Carl Peterson, director of student services with the Idaho School for the Deaf and Blind, said Michael came to the school with a history of trouble and he had violent tendencies that were being ironed out.
Michael was sharp and discovered a passion for football. He was ready to play in his first game but never showed up.
"He didn't come back to school last week," Peterson said. "We were expecting him. We didn't know where he was, if he was sick or what happened."
Michael joined the small school last spring after the Coeur d'Alene tribal school had contacted the specialized school.
"We took him last spring. It sounded like he had a few scrapes, problems with the law," Peterson said.
He coached the maturing boy.
"We're not going to become violent or threatening to anybody," Peterson said he remembers saying to Michael.
"We saw tendencies of him doing that a little bit. We gave him time to cool off," he said.
"He's certainly one you didn't want to corner. You didn't want to show him there was no way out."
Another aunt, Dixie Stensgar, acknowledges that Michael had some history of run-ins with the law.
"I don't think it' was more than most kids," Stensgar said. "He was well-known. All the kids he grew up with were cousins and rough and tumbled together."

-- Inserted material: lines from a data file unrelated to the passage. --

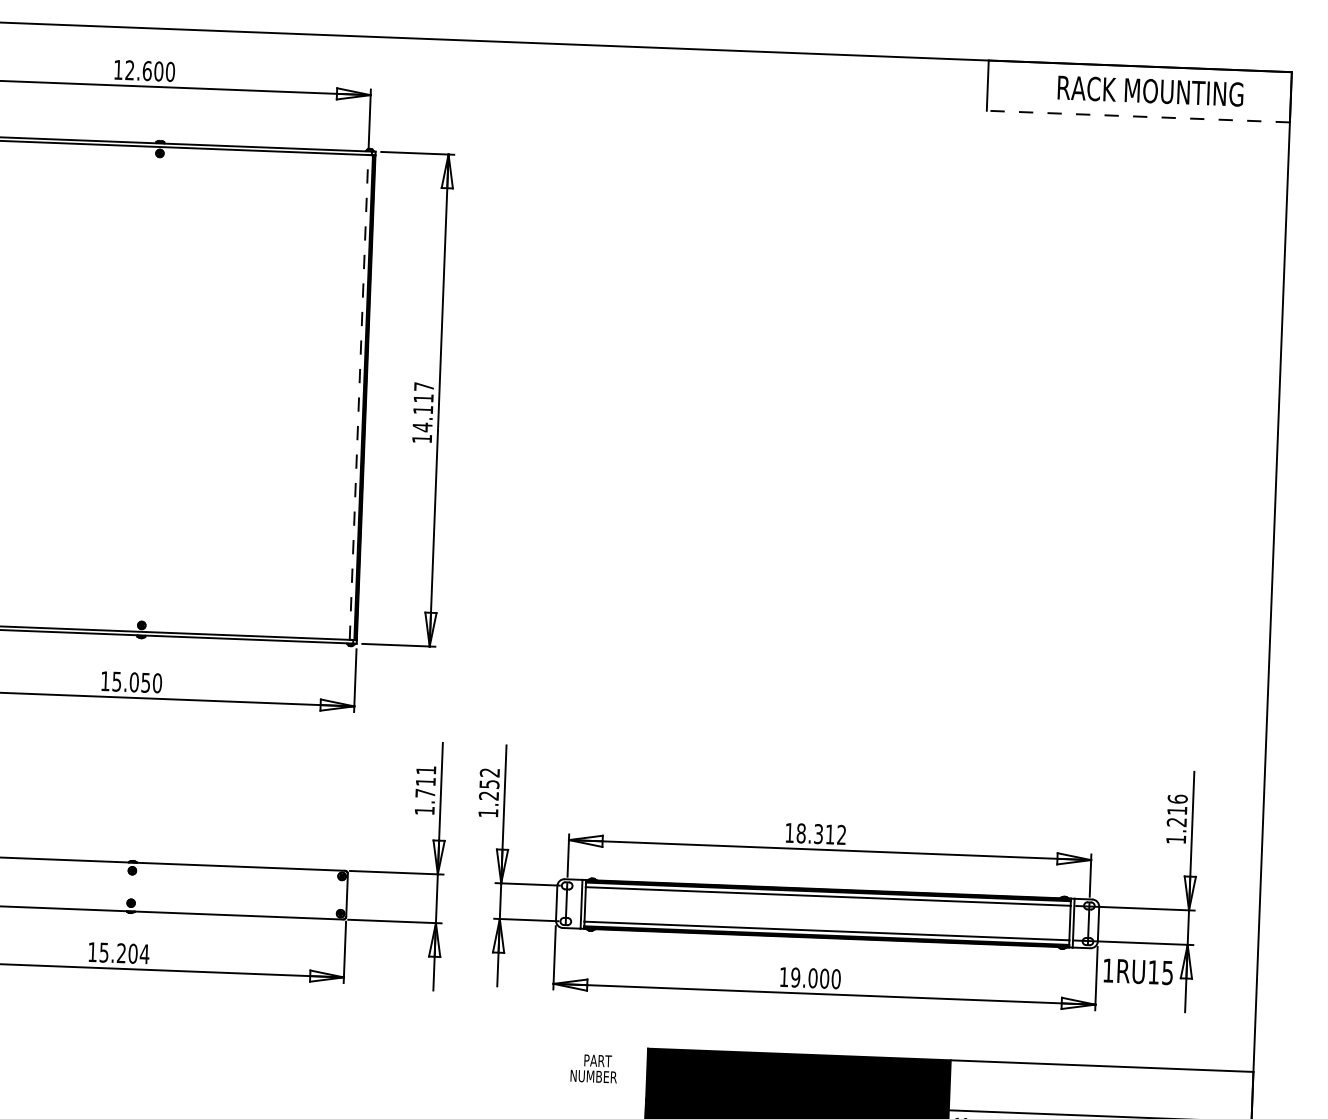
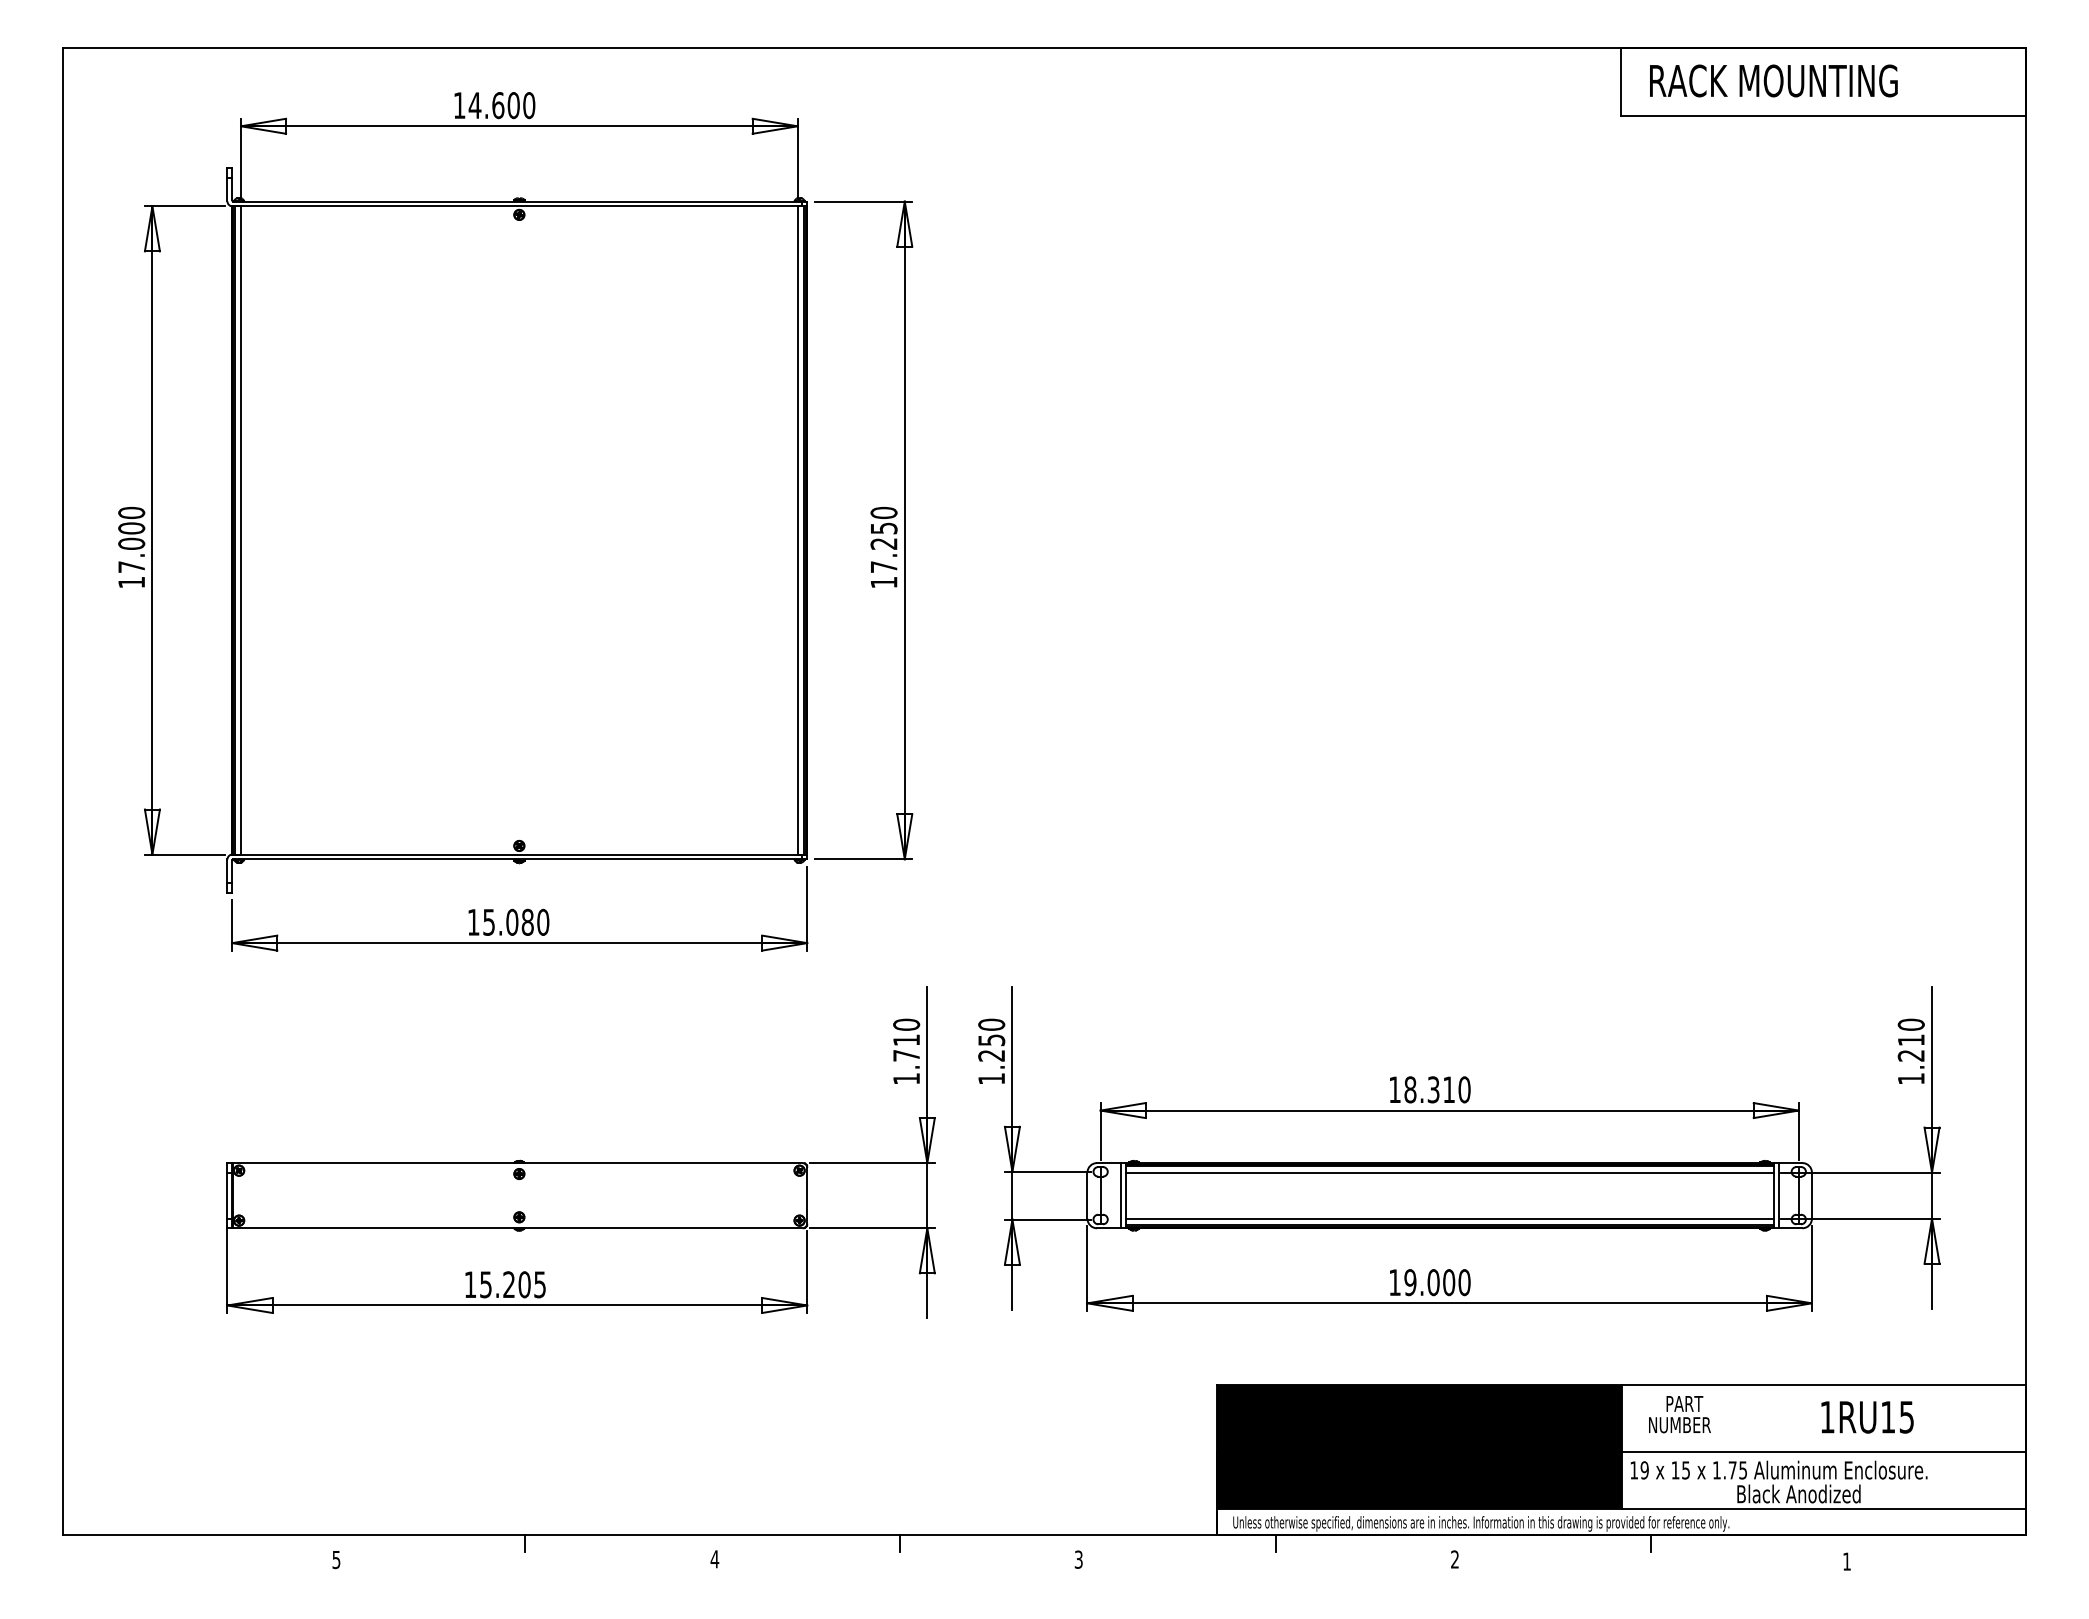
text: (129, 70) -> (474, 105), 12.600 -> 14.600
text: (1150, 90) -> (1773, 80), moved
line: (1138, 116) -> (1823, 115), dashed -> solid
line: (358, 396) -> (797, 529), dashed -> solid
text: (422, 406) -> (883, 539), 14.117 -> 17.250
text: (145, 682) -> (527, 921), 15.050 -> 15.080
text: (426, 770) -> (906, 1024), 1.711 -> 1.710
text: (489, 772) -> (991, 1024), 1.252 -> 1.250
text: (1177, 798) -> (1910, 1024), 1.216 -> 1.210
text: (841, 834) -> (1464, 1089), 18.312 -> 18.310
text: (144, 954) -> (539, 1284), 15.204 -> 15.205
text: (1138, 971) -> (1867, 1417), moved
text: (593, 1068) -> (1679, 1414), moved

She was not sure how he ended up in the company of these other men drinking beer.
Michael came home to Worley on weekends and often visited his aunts and cousins in Spokane, Alexander said.
"The first thing he would do is give me a big bear hug," she said.
When he didn't come home Saturday night, she said, the family knew something was wrong. She said the family called juvenile detention and hospitals, but didn't find out what had happened until the police came to the house.
The incident is being investigated by the Spokane County Sheriff's Office, a standard procedure when a city police officer shoots a suspect.
•Staff writer Rob McDonald contributed to this report.